Whatever model the Weather app uses has been hopelessly unreliable and at times downright incorrect. Dark Sky wasn’t always accurate (no model is), but it seemed to match reality more often than not.
Have you noticed how many moves they've made to make it easy to give up your location privacy to Apple? Emergency SOS is the latest one, complete with lots of submarine news articles about how OMG It Saved My Life!! This paper has many many more examples: https://www.scss.tcd.ie/doug.leith/apple_google.pdf
To make matters worse, Apple killed off the web version too, and didn't replace it with anything.
The Dark Sky website was brilliant as well. It loaded quickly, wasn't covered in ads, and the UX was comparable to their app.
I haven't really found anything to replace it with yet. I've defaulted to weather.gov, but the UX isn't really there yet (it's great for storms, or when you need to drill down into good data though).
It boggles the mind, doesn't it? The equivalent of a bunch of food and housing was spent just so something useful could be taken out of half of the population's hands. Just think about that, overall social utility decreased and someone spent money to make it happen. Absolutely parasitic behavior.
> It was a masterpiece. Apple deleting Dark Sky something I will never forgive them for. Maybe not enough to make me switch phones, but enough to make me look elsewhere when needing peripheral items.

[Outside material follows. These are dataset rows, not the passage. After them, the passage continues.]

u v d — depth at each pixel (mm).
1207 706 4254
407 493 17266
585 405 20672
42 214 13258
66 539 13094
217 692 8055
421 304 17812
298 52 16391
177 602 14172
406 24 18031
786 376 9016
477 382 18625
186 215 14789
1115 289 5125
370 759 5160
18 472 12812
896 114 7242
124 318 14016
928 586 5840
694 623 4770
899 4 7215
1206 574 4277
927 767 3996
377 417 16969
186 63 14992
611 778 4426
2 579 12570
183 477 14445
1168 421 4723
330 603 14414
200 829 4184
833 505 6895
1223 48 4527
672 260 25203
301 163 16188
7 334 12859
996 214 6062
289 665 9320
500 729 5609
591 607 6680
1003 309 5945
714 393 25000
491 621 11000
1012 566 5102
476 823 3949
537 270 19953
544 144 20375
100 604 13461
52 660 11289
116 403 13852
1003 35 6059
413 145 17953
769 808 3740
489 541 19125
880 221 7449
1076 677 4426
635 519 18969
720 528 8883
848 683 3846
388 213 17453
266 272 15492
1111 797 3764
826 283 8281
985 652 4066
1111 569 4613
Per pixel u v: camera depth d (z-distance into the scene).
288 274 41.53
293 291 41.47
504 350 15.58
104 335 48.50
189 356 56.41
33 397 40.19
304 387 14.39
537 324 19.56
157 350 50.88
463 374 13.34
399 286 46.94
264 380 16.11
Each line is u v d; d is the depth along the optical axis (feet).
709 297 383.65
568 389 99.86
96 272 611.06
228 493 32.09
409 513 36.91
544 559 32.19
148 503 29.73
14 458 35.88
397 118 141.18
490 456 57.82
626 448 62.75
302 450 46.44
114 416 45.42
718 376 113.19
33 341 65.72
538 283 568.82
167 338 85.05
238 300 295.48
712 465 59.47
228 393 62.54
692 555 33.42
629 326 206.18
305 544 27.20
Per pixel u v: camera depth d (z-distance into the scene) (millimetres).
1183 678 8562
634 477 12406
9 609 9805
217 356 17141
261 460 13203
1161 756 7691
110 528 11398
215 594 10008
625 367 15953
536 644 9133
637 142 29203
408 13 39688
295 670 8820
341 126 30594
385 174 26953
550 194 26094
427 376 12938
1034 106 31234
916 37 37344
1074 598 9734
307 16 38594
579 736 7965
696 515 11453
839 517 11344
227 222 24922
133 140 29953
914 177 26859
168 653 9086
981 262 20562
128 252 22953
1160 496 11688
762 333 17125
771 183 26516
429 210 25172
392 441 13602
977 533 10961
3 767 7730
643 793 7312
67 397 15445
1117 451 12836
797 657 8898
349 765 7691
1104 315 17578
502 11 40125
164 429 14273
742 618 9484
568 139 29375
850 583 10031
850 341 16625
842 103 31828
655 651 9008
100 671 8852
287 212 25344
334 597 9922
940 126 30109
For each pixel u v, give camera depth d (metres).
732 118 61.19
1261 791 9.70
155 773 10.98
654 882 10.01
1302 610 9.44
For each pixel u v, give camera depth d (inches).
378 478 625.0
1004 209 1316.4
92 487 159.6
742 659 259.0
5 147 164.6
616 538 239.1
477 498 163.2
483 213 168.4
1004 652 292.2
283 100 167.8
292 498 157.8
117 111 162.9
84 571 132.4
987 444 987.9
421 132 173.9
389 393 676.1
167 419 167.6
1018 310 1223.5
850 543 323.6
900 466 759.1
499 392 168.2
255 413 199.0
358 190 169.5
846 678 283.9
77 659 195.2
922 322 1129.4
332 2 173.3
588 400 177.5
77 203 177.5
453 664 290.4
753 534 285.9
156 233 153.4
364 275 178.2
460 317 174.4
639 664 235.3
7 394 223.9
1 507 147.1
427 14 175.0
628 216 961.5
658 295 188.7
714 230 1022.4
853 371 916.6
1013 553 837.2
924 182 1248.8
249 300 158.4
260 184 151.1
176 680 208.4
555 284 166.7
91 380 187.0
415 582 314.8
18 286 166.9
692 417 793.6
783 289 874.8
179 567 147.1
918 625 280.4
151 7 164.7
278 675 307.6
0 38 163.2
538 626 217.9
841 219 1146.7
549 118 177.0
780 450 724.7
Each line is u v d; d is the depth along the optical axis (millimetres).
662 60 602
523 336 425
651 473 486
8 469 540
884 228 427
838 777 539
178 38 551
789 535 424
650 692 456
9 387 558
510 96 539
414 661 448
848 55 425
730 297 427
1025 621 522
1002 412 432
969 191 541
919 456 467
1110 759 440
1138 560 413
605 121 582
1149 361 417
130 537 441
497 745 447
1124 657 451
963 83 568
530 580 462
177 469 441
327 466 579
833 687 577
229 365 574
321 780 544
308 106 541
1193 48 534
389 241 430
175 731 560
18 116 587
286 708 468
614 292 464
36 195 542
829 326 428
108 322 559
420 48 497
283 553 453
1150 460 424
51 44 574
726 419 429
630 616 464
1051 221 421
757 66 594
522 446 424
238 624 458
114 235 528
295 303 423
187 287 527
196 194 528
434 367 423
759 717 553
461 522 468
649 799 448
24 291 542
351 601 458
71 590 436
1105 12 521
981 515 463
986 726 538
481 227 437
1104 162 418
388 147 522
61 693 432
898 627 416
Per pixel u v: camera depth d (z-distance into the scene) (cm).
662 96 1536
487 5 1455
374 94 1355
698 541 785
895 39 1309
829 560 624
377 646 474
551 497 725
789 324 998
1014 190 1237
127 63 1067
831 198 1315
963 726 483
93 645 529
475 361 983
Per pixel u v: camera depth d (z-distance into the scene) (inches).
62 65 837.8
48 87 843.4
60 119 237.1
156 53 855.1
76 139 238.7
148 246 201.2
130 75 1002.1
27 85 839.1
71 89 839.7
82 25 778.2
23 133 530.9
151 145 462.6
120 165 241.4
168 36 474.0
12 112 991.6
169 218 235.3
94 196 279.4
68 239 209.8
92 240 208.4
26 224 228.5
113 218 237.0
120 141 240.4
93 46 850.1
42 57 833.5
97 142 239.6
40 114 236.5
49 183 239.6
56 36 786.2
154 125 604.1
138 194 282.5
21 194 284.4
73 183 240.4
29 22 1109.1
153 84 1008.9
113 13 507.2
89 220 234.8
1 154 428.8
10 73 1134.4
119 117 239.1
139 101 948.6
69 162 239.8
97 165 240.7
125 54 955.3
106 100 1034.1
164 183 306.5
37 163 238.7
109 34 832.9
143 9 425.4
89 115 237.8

"I hate them so I will only give them a tiny bit less money" is why it will never change
I think a big problem is that there are few choices because of constant consolidation. This is reflected in two ways:
a) every big tech company tries to do a ton of stuff. I'm not happy with this weather app. Usually the market would reflect this by me buying a different weather app. However, Apple isn't in the weather app market, they are in the phone and computer market. If I buy a different weather app, Apple actually gets more money! Buying a different phone because Apple made the decision to kill my favorite weather app is now muddled in with so many other factors and Apple and their shareholders are unlikely to link a drop in phone sales to killing the weather app. Now I also need to look at the very few real competitors and probably have issues with them as well. It's a mess because they all do too much. Maybe I don't want Android devices because Google built Bart without disclosing training sources. What a mess!
b) someone builds something nice and it just gets killed by an incumbant. No real competition between most startups and incumbants. It's more like a buyer/seller relation
I'd love to see this all fixed in my utopia by prohibiting acquisitions and instead force companies to fight for customers. But I'm sure that would need to happen globally to avoid putting our own companies at a disadvantage where they'll just get their lunch stolen by companies that aren't limited like that. I'm also sure this solution has other side effects I cannot think of.
Ok, let's play this game. I don't like what Apple did to Darksky, so I'll switch to Android. What do I do when Google inevitably does something similar, who do I switch to then?
I still haven't forgiven Apple for killing off Aperture.
To date nothing has come close to Aperture's seamless blending of image organizing, editing, and metadata enrichment. I'm not holding my breath that an app that feels like DarkSky will ever come along.
Government sponsored apps are great because there's no advertising, they aren't selling your data, and they are free. They usually pay to collect the data, run the models, and provide the API anyway. Providing the app is the cheap part.
I like Weawow. It's proven accurate regarding weather trends, but it tends to be overly dramatic. I'm guessing this is related to living in a valley, as the weather to the north and south seems to match their forecast better.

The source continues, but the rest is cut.